My love affair with the city of peace and conflict

February 3, 2011 14:09

By

Simon Sebag Montefiore

3 min read

In the recent leaked papers about the negotiations between Israel and the Palestinian Authority, Jerusalem is central - always the universal city, the capital of David, Solomon, the Maccabees and Herod, the Holy one, Yerushalaim and al-Quds, the cradle of the three Abrahamic faiths, prize of empires, the setting for the Apocalypse, the heart of Judaism, centre of the world - and vital in 2011 more than ever.

The papers reveal the agony of peace talks. In 2007/8, the Palestinians secretly offered reasonably to share Jerusalem. The British press and much of the Arab media gleefully presented this as a Palestinian betrayal of their own people and as evidence that Israel is not interested in real peace.

This is misleading. Compromise is not betrayal; it is practical politics allowing both peoples to live normal lives. And these revelations can show both sides the sort of compromises necessary. In fact, these secret Palestinian offers are almost identical to those offered by Israeli Prime Ministers Rabin in 1993, Barak in 2000 and Olmert in 2008/9, all of which were rejected by the Palestinians. The tragedy is that sensible ideas by one side are offered at the wrong time for the other.

The media criticism suggests that fashionable British pundits covertly do not really want a two-state compromise.
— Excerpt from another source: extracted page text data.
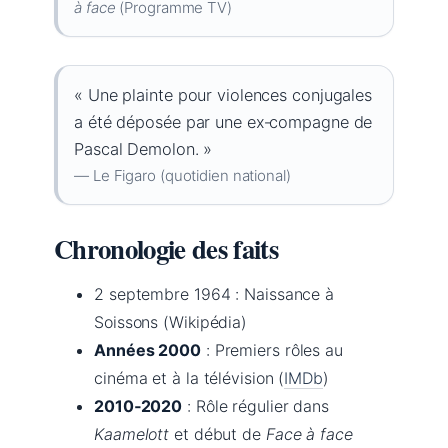
à face
(Programme TV)
« Une plainte pour violences conjugales
a été déposée par une ex‑compagne de
Pascal Demolon. »
— Le Figaro (quotidien national)
Chronologie des faits
2 septembre 1964
: Naissance à
Soissons (Wikipédia)
Années 2000
: Premiers rôles au
cinéma et à la télévision (
IMDb
)
2010‑2020
: Rôle régulier dans
Kaamelott
et début de
Face à face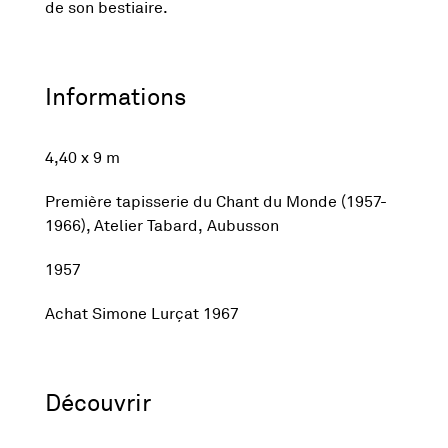
de son bestiaire.
Informations
4,40 x 9 m
Première tapisserie du Chant du Monde (1957-
1966), Atelier Tabard, Aubusson
1957
Achat Simone Lurçat 1967
Découvrir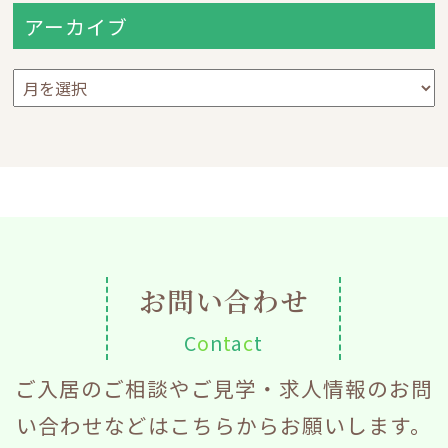
アーカイブ
ア
ー
カ
イ
ブ
お問い合わせ
C
o
n
t
a
c
t
ご入居のご相談やご見学・求人情報のお問
い合わせなどはこちらからお願いします。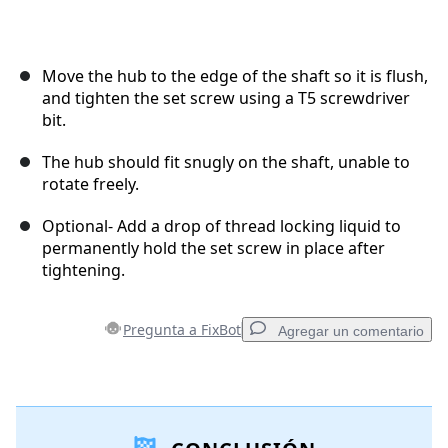
Move the hub to the edge of the shaft so it is flush,
and tighten the set screw using a T5 screwdriver
bit.
The hub should fit snugly on the shaft, unable to
rotate freely.
Optional- Add a drop of thread locking liquid to
permanently hold the set screw in place after
tightening.
Pregunta a FixBot
Agregar un comentario
Agregar un comentario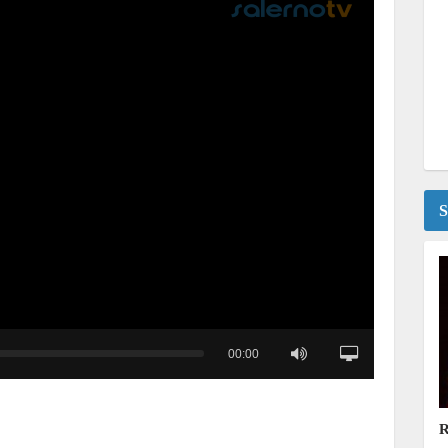
S
00:00
R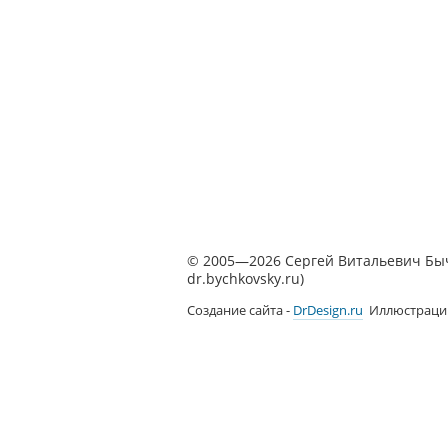
© 2005—2026 Сергей Витальевич Бычк
dr.bychkovsky.ru)
Создание сайта -
DrDesign.ru
Иллюстраци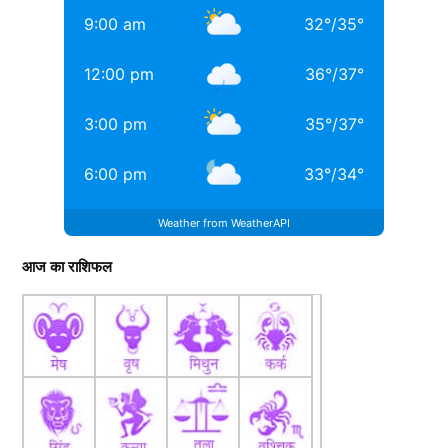
9:00 am
32
°
/
35
°
12:00 pm
36
°
/
37
°
3:00 pm
35
°
/
37
°
6:00 pm
33
°
/
34
°
Weather from WeatherAPI
आज का राशिफल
The Palestinians were criticised for calling the city "Yerushalaim" in Hebrew - but this was not "grovelling" as the Guardian called it. On the contrary, in order to make peace, the Israelis must discuss and respect Al-Quds; the Palestinians must respect Yerushalaim. That is one of the reasons I have written my book on Jerusalem: my mission is partly to argue that each side must know and respect the narrative, heritage and tragedies of the other side. Without this, peace is impossible.